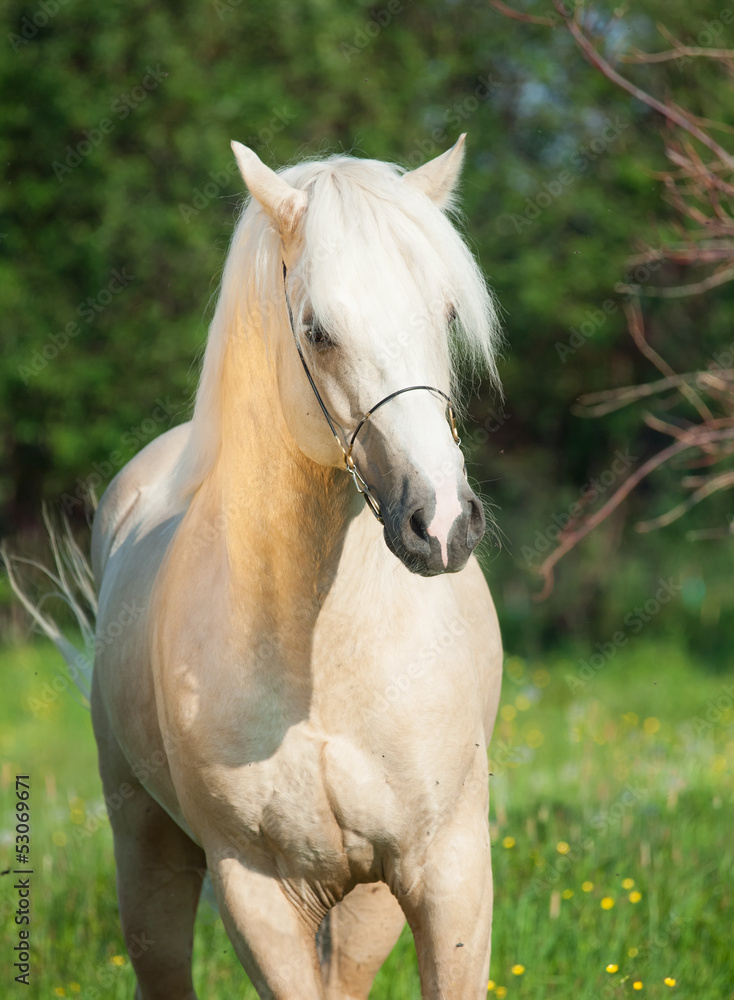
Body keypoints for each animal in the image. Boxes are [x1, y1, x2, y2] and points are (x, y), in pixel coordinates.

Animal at [15, 135, 504, 999]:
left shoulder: (445, 872)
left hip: (365, 903)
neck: (324, 656)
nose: (441, 524)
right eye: (318, 331)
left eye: (447, 314)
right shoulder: (259, 894)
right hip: (147, 850)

★ ★ ★ ★ ★

Reproduce the records above exactly, starting with the line that contains "neck: (324, 656)" and ending with the last line.

neck: (324, 656)
nose: (441, 524)
right eye: (318, 331)
left eye: (447, 314)
right shoulder: (259, 894)
right hip: (147, 850)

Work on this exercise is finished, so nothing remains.